- Work request:
Write out the records line for line without any changes, starting at the very first line and ending with the line that contains "Kawałek ogrodu w domu", including both.

----------

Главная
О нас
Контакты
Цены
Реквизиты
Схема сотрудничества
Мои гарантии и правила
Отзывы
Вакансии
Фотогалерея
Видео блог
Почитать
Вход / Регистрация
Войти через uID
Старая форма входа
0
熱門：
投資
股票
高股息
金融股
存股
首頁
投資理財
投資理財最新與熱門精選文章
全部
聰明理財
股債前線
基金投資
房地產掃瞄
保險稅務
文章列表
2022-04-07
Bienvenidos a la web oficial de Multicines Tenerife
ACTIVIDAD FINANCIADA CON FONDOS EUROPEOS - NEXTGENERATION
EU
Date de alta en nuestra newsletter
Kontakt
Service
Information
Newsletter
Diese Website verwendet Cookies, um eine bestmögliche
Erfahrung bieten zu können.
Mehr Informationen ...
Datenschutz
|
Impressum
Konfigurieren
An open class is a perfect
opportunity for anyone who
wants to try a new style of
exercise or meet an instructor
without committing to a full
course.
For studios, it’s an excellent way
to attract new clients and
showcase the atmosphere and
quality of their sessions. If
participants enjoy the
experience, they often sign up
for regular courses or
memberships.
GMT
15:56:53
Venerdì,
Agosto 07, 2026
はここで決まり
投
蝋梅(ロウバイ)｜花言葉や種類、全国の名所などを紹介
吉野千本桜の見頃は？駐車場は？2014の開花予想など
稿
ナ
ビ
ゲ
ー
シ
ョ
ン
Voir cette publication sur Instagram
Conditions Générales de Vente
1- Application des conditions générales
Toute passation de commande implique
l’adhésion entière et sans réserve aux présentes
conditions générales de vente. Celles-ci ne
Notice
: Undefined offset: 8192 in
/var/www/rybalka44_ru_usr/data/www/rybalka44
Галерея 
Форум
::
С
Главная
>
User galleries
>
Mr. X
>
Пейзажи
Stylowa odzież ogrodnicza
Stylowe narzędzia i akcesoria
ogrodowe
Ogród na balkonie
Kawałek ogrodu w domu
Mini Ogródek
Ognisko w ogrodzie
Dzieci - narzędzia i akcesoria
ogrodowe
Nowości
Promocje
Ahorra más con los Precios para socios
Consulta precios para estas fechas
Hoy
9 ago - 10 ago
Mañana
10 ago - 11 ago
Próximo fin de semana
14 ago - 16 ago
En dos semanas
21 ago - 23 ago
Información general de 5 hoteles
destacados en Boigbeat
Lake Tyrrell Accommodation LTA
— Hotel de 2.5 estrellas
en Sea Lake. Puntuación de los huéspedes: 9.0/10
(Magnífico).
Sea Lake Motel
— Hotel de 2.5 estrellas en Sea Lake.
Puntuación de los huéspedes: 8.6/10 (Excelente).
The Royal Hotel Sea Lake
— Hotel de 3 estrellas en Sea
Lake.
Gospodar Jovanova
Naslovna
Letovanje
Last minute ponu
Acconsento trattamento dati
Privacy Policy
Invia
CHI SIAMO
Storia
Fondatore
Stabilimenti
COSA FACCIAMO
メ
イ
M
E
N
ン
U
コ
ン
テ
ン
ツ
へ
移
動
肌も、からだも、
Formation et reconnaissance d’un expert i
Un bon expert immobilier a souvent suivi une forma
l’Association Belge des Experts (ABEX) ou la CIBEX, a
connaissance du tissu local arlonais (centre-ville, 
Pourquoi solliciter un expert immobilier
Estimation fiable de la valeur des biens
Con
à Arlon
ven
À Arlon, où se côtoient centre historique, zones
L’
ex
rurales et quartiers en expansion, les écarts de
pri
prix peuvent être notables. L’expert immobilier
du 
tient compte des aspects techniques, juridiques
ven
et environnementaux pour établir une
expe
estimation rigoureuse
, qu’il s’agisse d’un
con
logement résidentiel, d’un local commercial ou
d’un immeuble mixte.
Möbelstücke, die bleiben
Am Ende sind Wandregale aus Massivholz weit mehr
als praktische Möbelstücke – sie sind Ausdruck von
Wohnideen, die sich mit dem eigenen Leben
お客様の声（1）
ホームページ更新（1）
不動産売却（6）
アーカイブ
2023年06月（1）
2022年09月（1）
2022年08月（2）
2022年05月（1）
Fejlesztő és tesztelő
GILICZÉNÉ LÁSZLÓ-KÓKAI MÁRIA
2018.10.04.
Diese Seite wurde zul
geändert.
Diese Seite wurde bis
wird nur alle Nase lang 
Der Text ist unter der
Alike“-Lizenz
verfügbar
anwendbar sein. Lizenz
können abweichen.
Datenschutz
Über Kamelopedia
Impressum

----------

- Final answer:
Главная
О нас
Контакты
Цены
Реквизиты
Схема сотрудничества
Мои гарантии и правила
Отзывы
Вакансии
Фотогалерея
Видео блог
Почитать
Вход / Регистрация
Войти через uID
Старая форма входа
0
熱門：
投資
股票
高股息
金融股
存股
首頁
投資理財
投資理財最新與熱門精選文章
全部
聰明理財
股債前線
基金投資
房地產掃瞄
保險稅務
文章列表
2022-04-07
Bienvenidos a la web oficial de Multicines Tenerife
ACTIVIDAD FINANCIADA CON FONDOS EUROPEOS - NEXTGENERATION
EU
Date de alta en nuestra newsletter
Kontakt
Service
Information
Newsletter
Diese Website verwendet Cookies, um eine bestmögliche
Erfahrung bieten zu können.
Mehr Informationen ...
Datenschutz
|
Impressum
Konfigurieren
An open class is a perfect
opportunity for anyone who
wants to try a new style of
exercise or meet an instructor
without committing to a full
course.
For studios, it’s an excellent way
to attract new clients and
showcase the atmosphere and
quality of their sessions. If
participants enjoy the
experience, they often sign up
for regular courses or
memberships.
GMT
15:56:53
Venerdì,
Agosto 07, 2026
はここで決まり
投
蝋梅(ロウバイ)｜花言葉や種類、全国の名所などを紹介
吉野千本桜の見頃は？駐車場は？2014の開花予想など
稿
ナ
ビ
ゲ
ー
シ
ョ
ン
Voir cette publication sur Instagram
Conditions Générales de Vente
1- Application des conditions générales
Toute passation de commande implique
l’adhésion entière et sans réserve aux présentes
conditions générales de vente. Celles-ci ne
Notice
: Undefined offset: 8192 in
/var/www/rybalka44_ru_usr/data/www/rybalka44
Галерея 
Форум
::
С
Главная
>
User galleries
>
Mr. X
>
Пейзажи
Stylowa odzież ogrodnicza
Stylowe narzędzia i akcesoria
ogrodowe
Ogród na balkonie
Kawałek ogrodu w domu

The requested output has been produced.